In the data below, find each line carrying the string "lines" and copy it out.

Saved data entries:
+-------+

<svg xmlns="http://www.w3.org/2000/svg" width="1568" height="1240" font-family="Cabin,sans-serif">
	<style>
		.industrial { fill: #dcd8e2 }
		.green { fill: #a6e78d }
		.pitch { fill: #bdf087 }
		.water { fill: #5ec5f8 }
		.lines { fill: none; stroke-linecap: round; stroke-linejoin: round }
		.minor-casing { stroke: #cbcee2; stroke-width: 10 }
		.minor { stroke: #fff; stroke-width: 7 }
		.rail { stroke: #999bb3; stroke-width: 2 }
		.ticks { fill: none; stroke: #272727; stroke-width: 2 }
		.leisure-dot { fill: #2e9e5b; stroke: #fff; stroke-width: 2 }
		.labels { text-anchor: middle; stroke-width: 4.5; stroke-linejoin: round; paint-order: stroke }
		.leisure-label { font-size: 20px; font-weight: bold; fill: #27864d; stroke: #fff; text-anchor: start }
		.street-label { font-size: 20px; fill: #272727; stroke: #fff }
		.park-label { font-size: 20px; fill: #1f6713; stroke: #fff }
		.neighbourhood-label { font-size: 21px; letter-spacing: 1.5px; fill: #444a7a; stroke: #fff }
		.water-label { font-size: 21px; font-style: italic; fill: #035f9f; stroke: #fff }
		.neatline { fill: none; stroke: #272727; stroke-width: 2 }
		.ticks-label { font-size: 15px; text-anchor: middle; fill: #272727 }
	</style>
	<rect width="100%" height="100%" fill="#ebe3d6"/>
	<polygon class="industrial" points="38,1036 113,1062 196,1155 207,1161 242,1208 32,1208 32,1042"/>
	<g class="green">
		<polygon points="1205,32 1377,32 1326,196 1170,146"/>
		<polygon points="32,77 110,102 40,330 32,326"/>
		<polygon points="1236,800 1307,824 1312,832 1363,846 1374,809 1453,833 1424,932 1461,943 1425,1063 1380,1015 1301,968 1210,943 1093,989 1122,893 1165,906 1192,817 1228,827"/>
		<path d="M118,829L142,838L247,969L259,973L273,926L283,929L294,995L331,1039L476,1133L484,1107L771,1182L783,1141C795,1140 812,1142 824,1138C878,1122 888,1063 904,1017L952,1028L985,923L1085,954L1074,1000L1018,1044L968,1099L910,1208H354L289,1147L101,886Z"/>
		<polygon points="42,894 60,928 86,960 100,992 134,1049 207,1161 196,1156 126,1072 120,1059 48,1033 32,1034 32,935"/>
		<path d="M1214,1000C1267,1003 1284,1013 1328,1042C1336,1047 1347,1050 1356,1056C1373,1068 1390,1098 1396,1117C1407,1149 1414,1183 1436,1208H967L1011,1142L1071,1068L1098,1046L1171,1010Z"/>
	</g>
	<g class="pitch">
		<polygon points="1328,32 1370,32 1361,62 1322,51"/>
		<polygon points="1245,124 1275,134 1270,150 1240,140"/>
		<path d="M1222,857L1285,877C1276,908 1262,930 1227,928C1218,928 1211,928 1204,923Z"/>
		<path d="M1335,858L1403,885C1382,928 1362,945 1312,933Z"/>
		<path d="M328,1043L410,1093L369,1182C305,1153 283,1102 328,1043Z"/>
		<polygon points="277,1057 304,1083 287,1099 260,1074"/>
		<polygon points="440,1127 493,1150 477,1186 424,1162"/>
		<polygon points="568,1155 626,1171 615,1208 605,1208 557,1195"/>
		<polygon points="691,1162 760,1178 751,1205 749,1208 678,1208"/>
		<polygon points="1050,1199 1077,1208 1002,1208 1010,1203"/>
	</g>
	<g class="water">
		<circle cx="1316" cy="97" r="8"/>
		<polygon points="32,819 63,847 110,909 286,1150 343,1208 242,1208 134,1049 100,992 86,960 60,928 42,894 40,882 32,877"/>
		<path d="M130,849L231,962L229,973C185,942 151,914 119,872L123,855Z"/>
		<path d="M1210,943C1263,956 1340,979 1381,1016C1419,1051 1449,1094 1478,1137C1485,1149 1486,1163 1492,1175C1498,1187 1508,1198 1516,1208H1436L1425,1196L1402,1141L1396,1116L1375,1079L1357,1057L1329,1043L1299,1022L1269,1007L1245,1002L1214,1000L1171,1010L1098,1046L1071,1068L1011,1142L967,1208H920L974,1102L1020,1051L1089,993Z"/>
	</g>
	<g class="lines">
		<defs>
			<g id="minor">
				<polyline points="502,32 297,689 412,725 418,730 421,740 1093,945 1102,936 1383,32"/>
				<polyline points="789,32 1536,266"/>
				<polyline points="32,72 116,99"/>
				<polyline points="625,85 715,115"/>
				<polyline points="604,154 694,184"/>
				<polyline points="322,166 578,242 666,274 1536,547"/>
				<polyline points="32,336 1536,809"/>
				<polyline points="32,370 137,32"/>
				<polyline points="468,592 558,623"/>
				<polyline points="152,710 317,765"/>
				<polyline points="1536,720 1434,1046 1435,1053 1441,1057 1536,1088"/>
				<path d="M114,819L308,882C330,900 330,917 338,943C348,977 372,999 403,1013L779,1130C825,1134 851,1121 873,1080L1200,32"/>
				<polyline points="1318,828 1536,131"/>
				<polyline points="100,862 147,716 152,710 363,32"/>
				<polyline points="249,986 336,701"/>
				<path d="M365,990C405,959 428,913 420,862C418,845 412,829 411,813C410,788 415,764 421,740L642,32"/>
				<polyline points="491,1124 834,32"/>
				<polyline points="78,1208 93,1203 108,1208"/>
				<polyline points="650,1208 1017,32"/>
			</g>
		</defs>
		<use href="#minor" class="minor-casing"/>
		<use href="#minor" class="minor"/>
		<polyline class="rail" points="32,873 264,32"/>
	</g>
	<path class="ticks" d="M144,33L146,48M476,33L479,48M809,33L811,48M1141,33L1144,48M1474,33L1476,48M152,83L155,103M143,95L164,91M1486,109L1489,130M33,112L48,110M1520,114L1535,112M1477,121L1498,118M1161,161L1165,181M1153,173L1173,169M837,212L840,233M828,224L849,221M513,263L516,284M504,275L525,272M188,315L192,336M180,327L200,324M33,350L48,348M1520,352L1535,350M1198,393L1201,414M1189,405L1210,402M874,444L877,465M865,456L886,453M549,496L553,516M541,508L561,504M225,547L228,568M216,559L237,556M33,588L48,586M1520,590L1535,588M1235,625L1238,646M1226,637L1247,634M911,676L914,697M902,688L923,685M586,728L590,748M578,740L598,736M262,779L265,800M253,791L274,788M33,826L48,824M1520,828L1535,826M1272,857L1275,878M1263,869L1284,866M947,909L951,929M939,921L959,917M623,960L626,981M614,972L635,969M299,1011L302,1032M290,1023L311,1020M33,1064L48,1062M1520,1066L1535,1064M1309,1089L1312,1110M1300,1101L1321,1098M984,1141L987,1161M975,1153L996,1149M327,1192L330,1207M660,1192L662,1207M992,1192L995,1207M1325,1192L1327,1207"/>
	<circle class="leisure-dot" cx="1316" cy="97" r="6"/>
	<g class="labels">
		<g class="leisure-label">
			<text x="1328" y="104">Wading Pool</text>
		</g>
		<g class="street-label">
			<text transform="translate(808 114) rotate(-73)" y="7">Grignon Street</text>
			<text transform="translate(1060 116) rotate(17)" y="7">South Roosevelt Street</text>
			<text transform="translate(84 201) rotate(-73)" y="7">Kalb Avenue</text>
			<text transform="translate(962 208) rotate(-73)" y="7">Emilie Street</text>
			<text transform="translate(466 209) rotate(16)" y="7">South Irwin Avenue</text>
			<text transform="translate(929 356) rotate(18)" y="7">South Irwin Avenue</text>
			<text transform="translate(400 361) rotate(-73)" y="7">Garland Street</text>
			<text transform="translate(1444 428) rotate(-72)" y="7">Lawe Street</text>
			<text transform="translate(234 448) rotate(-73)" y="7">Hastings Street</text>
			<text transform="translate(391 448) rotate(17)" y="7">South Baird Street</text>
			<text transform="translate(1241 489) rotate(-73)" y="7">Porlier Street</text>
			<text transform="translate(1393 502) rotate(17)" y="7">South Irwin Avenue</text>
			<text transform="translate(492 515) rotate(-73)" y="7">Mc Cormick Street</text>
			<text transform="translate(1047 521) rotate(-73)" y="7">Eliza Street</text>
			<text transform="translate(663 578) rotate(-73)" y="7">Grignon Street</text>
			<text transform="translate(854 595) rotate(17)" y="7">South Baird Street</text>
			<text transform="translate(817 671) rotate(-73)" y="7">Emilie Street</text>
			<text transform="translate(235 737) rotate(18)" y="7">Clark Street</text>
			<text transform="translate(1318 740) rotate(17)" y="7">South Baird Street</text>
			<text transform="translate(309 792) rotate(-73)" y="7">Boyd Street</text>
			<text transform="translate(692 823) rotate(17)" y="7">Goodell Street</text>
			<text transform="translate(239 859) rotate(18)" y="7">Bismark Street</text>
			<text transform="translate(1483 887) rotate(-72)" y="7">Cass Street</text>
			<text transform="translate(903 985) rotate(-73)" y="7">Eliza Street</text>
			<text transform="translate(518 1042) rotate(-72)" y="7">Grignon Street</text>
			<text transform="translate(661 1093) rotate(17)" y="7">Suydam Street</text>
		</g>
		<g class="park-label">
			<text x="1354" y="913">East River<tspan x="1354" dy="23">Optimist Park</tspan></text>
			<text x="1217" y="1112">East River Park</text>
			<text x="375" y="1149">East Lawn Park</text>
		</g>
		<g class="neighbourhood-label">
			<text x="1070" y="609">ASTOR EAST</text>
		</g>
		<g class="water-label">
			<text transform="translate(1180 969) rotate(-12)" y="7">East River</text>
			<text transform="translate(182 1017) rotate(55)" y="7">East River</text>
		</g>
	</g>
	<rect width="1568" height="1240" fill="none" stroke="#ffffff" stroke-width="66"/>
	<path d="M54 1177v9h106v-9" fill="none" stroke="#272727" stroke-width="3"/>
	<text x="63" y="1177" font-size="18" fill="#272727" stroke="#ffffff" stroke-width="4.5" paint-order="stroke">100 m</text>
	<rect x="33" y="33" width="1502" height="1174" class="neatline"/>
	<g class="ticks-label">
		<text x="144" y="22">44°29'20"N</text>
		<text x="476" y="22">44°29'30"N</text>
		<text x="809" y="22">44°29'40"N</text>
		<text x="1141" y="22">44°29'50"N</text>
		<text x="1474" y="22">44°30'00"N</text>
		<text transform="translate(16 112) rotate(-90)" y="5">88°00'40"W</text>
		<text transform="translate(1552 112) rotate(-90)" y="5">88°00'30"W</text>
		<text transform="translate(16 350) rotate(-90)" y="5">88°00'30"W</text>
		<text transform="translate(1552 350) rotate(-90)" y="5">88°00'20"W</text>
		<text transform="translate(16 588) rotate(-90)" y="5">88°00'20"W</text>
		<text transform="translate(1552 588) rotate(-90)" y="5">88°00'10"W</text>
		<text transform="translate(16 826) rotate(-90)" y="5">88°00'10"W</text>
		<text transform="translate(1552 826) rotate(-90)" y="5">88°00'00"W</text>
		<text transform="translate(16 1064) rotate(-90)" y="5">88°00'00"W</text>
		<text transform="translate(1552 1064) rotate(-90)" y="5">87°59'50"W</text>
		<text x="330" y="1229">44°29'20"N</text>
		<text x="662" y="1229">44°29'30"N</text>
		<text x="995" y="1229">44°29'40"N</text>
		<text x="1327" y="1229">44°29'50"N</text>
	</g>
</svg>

+-------+

→ **RESPONSE TO THE TASK**
		.lines { fill: none; stroke-linecap: round; stroke-linejoin: round }
	<g class="lines">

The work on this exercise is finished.